Renaissance of Literate Programming in the Era of LLMs: Enhancing LLM-Based Code Generation in Large-Scale Projects
Wuyang Zhang, Yansong Li, Zeyu Dong, Yu Wu, Yingyao Zhou, Duolei Wang, Songsirou Xing, Chichun Zhou, Da Shen
TL;DR
This work tackles the difficulty of applying LLM-based code generation to large-scale software with intricate interdependencies. It introduces Interoperable Literate Programming (ILP), a framework that extends Knuth's literate programming with a uniform core schema and a DAG-based description of API interdependencies, implemented via Goldfish Scheme and the Mogan editor. An llm interaction layer provides explicit annotations (pattern, complexity, examples) to guide reasoning and reduce external bias, while a step-wise documentation design uses zero-step and successor-step induction to structure logic across files. The experiments on RepoBench demonstrate that ILP reduces variability in generated code, improves cross-file consistency, and enhances edge-case handling, with notable gains for smaller models; the approach also supports Python and Scheme code generation within large project contexts. Overall, ILP promises more reliable, scalable, and interpretable LLM-assisted development for complex codebases by tightly integrating documentation, code, and inter-file dependencies.
Abstract
Large Language Models (LLMs) have helped programmers increase efficiency through code generation, comprehension, and repair. However, their application to large-scale projects remains challenging due to complex interdependencies and the extensive size of modern codebases. Although Knuth's concept of Literate Programming (LP) combines code and natural language to convey logic and intent, its potential for enhancing relationships in large projects has not been fully explored.

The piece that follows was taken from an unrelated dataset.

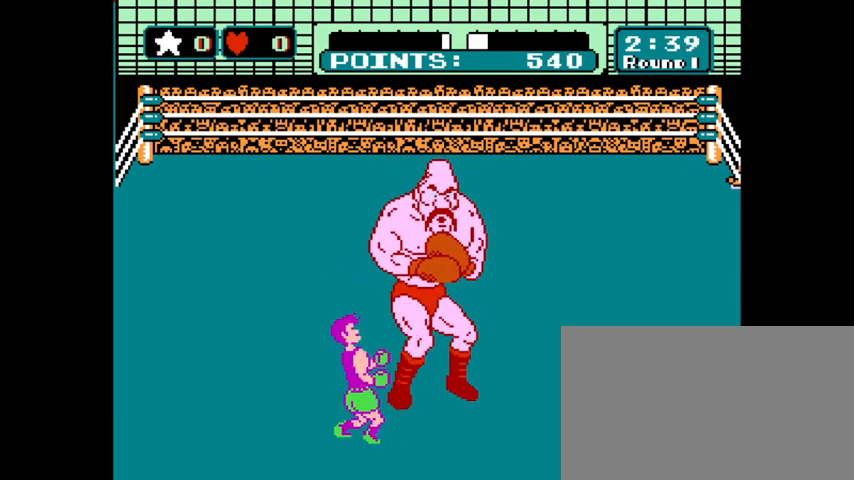
{"keys": [], "mouse": [], "mouse_move": "still", "events": []}
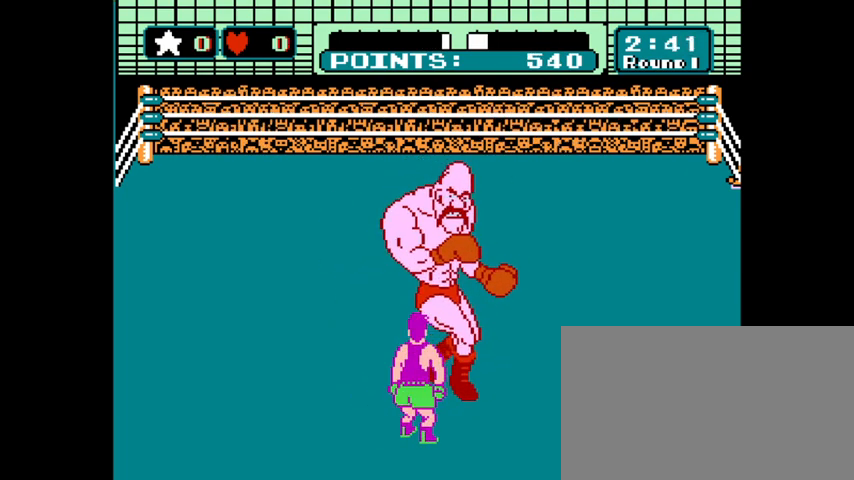
{"keys": [], "mouse": [], "mouse_move": "still", "events": []}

In this study, we introduce the idea of Interoperable LP (ILP), which leverages literate programming principles to enhance the development of both small-scale documents and large-scale projects with LLMs. We investigate how LLMs perform under ILP-style instructions for both document-oriented tasks and entire projects. Recognizing that many researchers rely on well-structured templates to guide LLMs, we propose a concise prompt engineering method to write LP documents so LLMs can better be involved in code generation. We also examine the capacity of various LLMs to generate Scheme and Python code on the RepoBench benchmark, illustrating the advantages of our approach. Our findings indicate that ILP with LLMs can enhance LLM-based code generation in large-scale project development.